Here is a short list of some professionals and their experiences playing golf and fighting in a war.

Ben Hogan. Ben's prime years were from 1938 through 1959. He served in the U.S. Army Air Forces from March 1943 to June 1945, stationed at Fort Worth, and became a utility pilot with the rank of lieutenant.

Lloyd Mangrum. Lloyd joined the tour in 1937 and won 36 events. He might have won more but for his tour being interrupted by WWII. While training for the D-Day landings, Mangrum was offered the professional's job at the army's Fort Meade golf course, which would have kept him out of combat, but he declined. He was awarded two Purple Hearts and was wounded in the Battle of the Bulge.

Jack Fleck. Jack worked as an assistant golf pro before WWII. During the war, he served in the Navy and participated in the D-Day invasion from a British rocket-firing ship off Utah Beach. Within two weeks after separation from the Navy, Fleck was on the PGA's winter golf tour. He is best known for winning the 1955 U.S. Open in an 18-hole playoff against Ben Hogan.

Ed "Porky" Oliver. Porky won eight times on the PGA Tour in the 1940s and 1950s. He lost several years of playing time while serving in the Army during WWII.

Jay Hebert. Jay won seven times on the PGA Tour, including the 1960 PGA Championship. He served in the Marines in WWII, rising to the rank of captain. He was wounded in the leg at the Battle of Iwo Jima and received a Purple Heart.

Herman Keiser. Herman won five times on the PGA Tour, including the 1946 Masters. In 1942, he joined the U.S. Navy and served aboard the USS Cincinnati during WWII.

Ted Kroll. Ted won eight times in his 34-year PGA Tour. In WWII was awarded three Purple Hearts and was wounded four times.

Walter Burkemo. Walter won his first PGA Tour event at the 1938 Southern Florida Open. After that he was drafted into WWII and served as an infantry sergeant in the European Theatre. He was seriously wounded twice during the war; the second time during the Battle of the Bulge. His best years on tour were in the 1950s. He won the 1953 PGA Championship and finished as runner-up in 1951 and 1954.

4 comments:

WannaBeBen said...

Just a point on military custom: soldiers don't "win" the Purple Heart, nor do they "earn" or "receive" it. Wounded soldiers are "awarded" the citation. But thanks for pointing out the service of former members of the military services.

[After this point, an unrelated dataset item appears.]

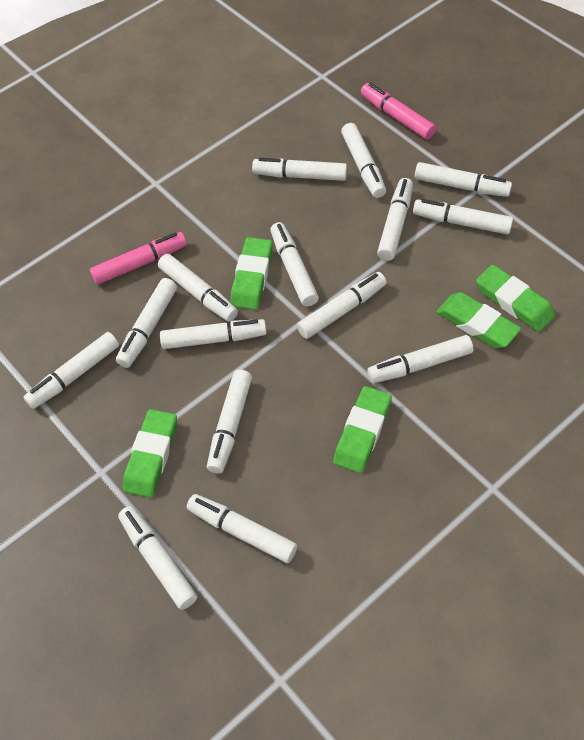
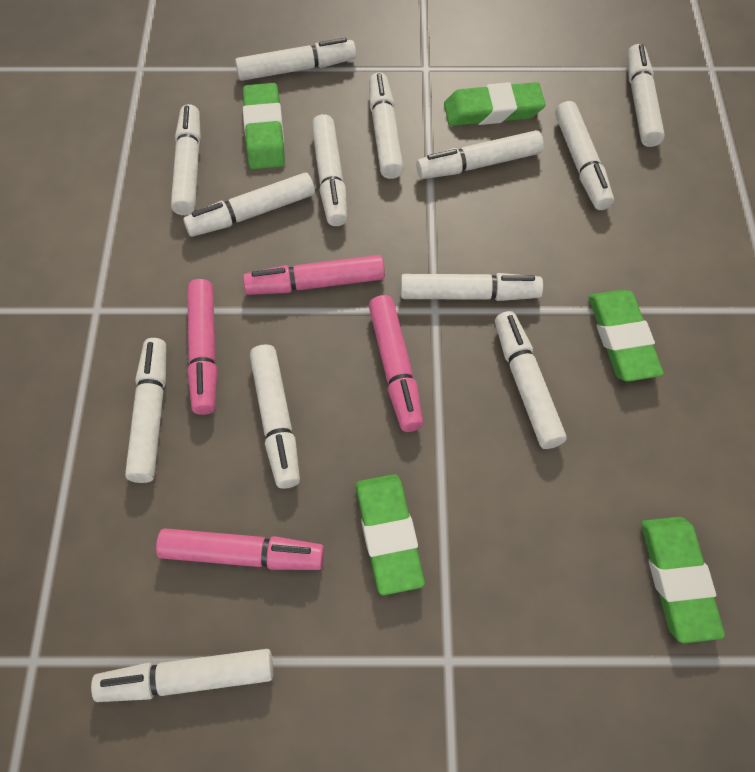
pink marker: 2 -> 4
white marker: 15 -> 13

I think, but am not sure, that Sangmoon Bae is the only current player on Tour with military service.

John said...

You are right about the purple heart in regard to how it is stated. There are also other pros of that period who I did not mention. Sam Snead for one and someone I knew very well, as I was his caddie, Tony Holquin of Midlothian Country Club.

John said...

You are right about the purple heart in regard to how it is stated. There are also other pros of that period who I did not mention. Sam Snead for one and someone I knew very well, as I was his caddie, Tony Holquin of Midlothian Country Club.

Robin Suntheimer said...

I have been watching golf since I was a little girl and I never knew any of the golfers I was watching had prior military service. That just thrills me. My dad was in the Army, I am a Veteran having served 29 years in the Navy. My husband is a Veteran and my son is currently serving in the Navy. We are all golfers and knowing that some of my favorite golfers served our country just adds to the pride and joy of watching those wonderful golfers.
Thank you for pointing out those who have served.